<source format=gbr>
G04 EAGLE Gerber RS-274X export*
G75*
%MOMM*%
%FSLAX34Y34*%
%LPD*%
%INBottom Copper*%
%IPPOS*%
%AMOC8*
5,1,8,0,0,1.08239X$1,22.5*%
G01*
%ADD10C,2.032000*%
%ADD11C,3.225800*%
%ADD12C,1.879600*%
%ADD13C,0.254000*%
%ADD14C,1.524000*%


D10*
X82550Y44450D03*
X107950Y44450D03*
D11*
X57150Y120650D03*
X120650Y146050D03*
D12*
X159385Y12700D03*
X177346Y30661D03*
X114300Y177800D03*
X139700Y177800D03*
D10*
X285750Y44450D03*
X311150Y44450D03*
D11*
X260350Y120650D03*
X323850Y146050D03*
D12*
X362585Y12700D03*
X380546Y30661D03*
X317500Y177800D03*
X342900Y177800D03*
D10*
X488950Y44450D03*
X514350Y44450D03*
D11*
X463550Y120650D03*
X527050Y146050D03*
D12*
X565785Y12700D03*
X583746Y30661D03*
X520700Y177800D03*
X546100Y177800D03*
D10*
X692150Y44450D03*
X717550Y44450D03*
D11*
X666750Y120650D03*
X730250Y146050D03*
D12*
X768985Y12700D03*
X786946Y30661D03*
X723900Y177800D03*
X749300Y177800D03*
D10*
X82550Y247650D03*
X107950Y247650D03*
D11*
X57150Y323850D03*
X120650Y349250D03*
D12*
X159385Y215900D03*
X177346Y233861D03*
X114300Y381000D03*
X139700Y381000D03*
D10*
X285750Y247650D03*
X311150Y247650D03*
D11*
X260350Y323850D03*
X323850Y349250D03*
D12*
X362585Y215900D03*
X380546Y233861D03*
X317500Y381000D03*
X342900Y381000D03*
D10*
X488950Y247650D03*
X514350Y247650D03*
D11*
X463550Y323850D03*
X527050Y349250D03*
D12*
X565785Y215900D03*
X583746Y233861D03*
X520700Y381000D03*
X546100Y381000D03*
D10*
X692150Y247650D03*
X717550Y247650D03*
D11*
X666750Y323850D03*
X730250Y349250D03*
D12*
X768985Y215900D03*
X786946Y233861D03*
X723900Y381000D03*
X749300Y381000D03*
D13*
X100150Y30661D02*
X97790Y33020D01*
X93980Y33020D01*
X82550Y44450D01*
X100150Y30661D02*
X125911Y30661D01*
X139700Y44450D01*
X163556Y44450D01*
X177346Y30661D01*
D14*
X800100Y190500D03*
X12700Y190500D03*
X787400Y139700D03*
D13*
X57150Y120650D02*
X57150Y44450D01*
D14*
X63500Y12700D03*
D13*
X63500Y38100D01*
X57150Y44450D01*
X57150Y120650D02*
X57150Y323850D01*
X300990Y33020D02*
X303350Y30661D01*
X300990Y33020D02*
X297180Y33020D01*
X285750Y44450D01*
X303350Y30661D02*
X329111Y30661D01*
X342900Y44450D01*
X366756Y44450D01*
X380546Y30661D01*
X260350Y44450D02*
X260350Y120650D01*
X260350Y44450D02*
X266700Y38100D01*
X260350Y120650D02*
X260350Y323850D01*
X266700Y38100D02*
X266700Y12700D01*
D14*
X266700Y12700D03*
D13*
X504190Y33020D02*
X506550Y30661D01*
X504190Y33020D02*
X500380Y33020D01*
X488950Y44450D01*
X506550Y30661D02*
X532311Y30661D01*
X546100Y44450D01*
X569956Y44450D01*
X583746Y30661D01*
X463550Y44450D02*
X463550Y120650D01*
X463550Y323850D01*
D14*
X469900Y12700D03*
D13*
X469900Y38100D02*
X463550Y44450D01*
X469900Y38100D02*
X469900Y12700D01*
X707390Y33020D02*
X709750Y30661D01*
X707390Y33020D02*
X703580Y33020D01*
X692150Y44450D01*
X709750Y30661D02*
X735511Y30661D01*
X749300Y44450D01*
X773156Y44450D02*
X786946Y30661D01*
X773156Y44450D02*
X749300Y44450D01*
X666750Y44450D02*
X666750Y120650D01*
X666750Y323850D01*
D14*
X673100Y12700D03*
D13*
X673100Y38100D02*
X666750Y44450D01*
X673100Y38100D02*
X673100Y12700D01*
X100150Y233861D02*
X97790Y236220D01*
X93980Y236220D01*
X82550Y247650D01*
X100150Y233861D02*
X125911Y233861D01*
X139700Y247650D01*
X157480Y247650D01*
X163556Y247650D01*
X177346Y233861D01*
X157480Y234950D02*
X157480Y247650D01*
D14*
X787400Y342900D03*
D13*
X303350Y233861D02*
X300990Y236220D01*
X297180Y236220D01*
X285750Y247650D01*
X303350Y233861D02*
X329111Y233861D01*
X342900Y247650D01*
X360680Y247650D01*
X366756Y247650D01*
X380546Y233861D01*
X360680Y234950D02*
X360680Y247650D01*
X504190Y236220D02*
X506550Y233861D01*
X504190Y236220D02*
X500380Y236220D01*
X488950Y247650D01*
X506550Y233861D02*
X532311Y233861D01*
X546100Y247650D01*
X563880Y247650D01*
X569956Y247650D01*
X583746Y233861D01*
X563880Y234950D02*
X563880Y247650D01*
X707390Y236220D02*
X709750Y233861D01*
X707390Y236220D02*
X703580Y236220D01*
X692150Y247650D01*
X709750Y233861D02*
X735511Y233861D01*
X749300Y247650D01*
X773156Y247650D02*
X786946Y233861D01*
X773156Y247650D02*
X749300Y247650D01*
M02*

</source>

***

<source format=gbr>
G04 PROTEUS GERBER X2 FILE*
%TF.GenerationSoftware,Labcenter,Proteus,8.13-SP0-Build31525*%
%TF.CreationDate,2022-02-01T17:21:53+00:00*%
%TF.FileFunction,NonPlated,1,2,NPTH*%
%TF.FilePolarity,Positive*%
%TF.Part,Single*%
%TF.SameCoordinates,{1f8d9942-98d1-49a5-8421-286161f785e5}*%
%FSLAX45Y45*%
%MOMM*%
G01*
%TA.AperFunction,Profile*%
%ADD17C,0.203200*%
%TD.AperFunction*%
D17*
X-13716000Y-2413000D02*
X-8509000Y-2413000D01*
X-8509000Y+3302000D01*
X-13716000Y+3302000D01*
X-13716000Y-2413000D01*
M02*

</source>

***

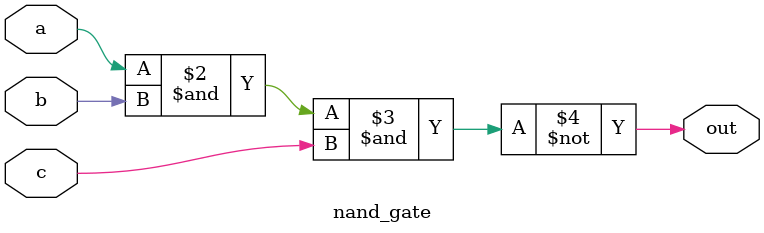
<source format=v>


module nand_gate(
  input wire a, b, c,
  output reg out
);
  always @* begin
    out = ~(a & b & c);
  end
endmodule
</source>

***

TO DO:
Word for word, restate the lines of the data above that fall between the line holding "X57150Y323850D01*" and the line holding "X506550Y30661D01*", inclusive, and no other lines.

RESULT FOR THIS EXERCISE:
X57150Y323850D01*
X300990Y33020D02*
X303350Y30661D01*
X300990Y33020D02*
X297180Y33020D01*
X285750Y44450D01*
X303350Y30661D02*
X329111Y30661D01*
X342900Y44450D01*
X366756Y44450D01*
X380546Y30661D01*
X260350Y44450D02*
X260350Y120650D01*
X260350Y44450D02*
X266700Y38100D01*
X260350Y120650D02*
X260350Y323850D01*
X266700Y38100D02*
X266700Y12700D01*
D14*
X266700Y12700D03*
D13*
X504190Y33020D02*
X506550Y30661D01*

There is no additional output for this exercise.